Output every entry below word for word, without its pictures.

○ ○ ○ ○ ○ ○ ○

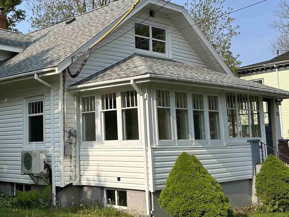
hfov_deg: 35.9
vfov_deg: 27.9
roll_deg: +0.9
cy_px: 82
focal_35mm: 52
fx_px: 434
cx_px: 69
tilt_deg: +8.4
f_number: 1.5
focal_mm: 5.7
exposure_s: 1/3165
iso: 50
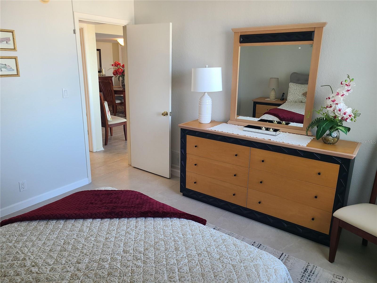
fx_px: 283
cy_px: 142
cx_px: 188
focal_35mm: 26
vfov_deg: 53.1
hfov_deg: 67.3
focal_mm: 5.4
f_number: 1.8
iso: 100
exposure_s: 1/60
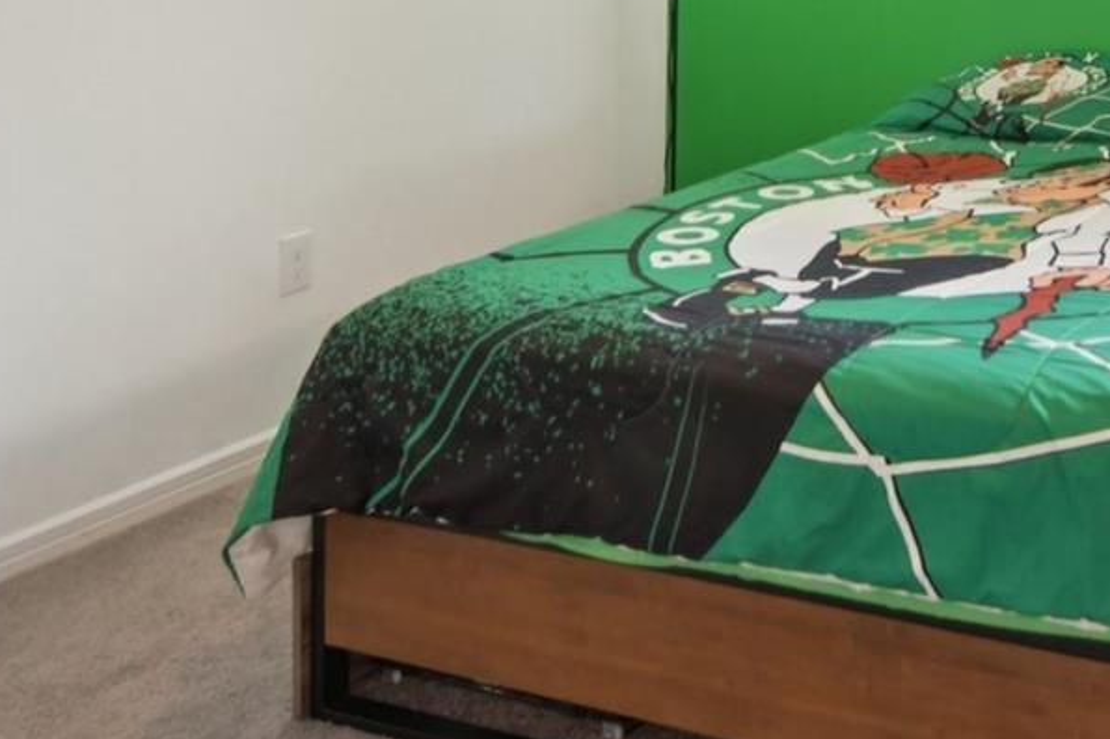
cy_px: -140
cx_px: 1080
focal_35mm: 51
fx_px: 1572
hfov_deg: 35.6
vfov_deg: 24.1
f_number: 8
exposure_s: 1/15
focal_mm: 19
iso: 400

○ ○ ○ ○ ○ ○ ○

__Task answer__.
hfov_deg: 35.9
vfov_deg: 27.9
roll_deg: +0.9
cy_px: 82
focal_35mm: 52
fx_px: 434
cx_px: 69
tilt_deg: +8.4
f_number: 1.5
focal_mm: 5.7
exposure_s: 1/3165
iso: 50
fx_px: 283
cy_px: 142
cx_px: 188
focal_35mm: 26
vfov_deg: 53.1
hfov_deg: 67.3
focal_mm: 5.4
f_number: 1.8
iso: 100
exposure_s: 1/60
cy_px: -140
cx_px: 1080
focal_35mm: 51
fx_px: 1572
hfov_deg: 35.6
vfov_deg: 24.1
f_number: 8
exposure_s: 1/15
focal_mm: 19
iso: 400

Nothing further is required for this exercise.